_Dataset records_
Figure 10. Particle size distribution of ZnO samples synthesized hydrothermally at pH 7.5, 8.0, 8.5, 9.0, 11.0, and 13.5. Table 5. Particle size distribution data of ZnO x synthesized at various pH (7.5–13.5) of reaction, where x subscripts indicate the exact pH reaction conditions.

--

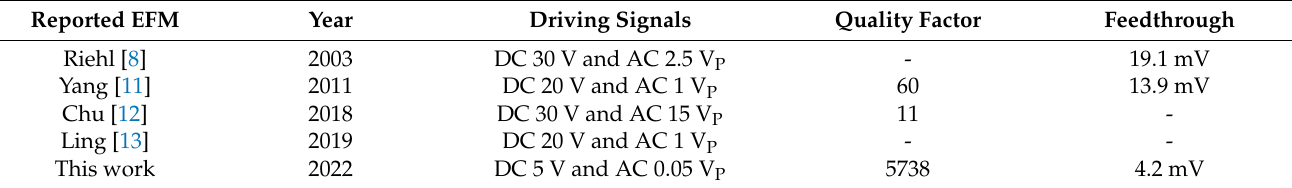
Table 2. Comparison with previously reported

---

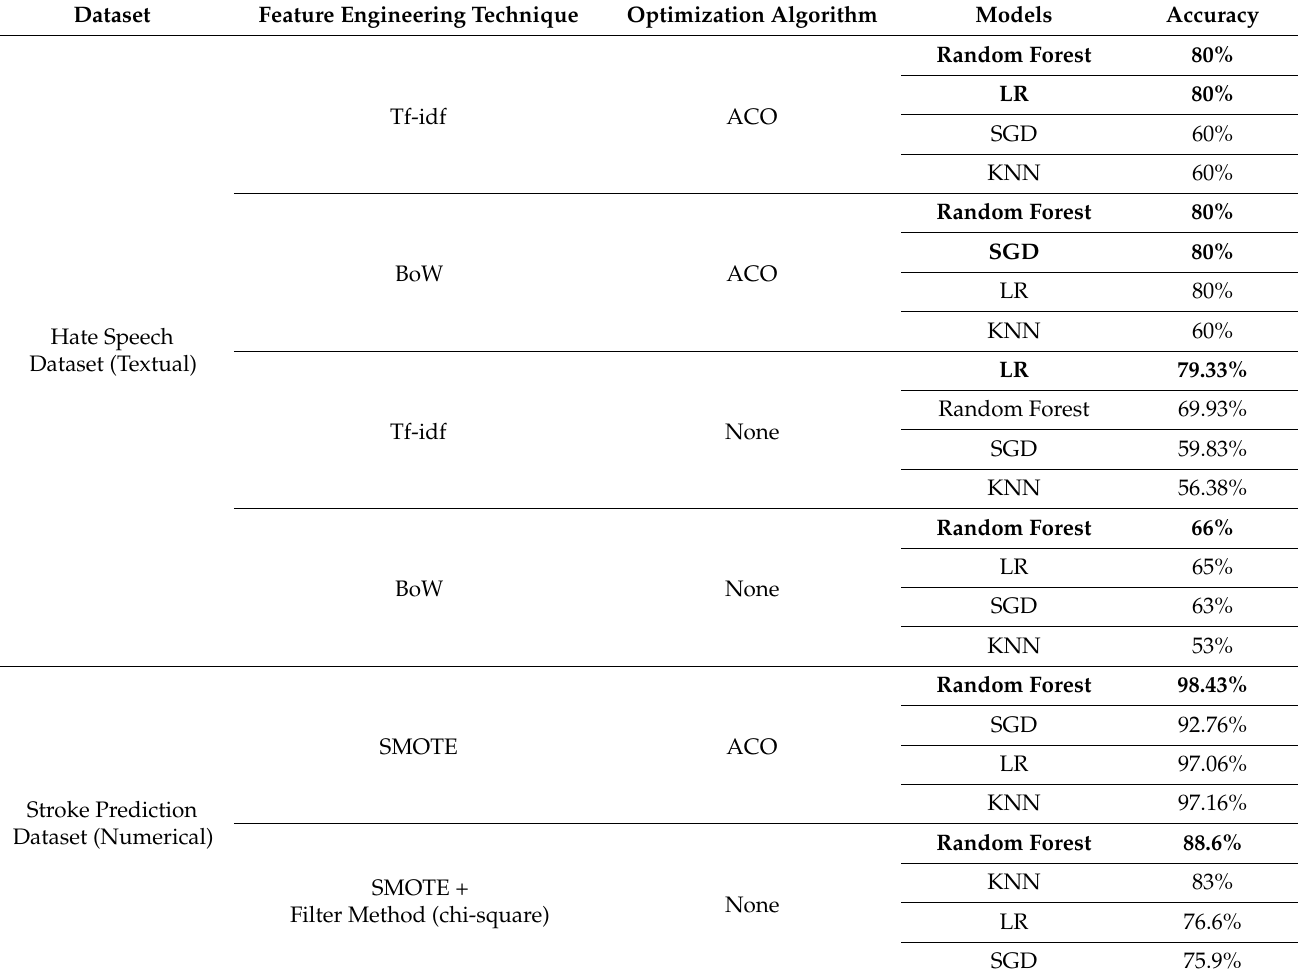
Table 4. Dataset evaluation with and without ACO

_Task_
For the string "with", count the lines of the preceding listing in which it appears, and report the count alone.

_Result_
2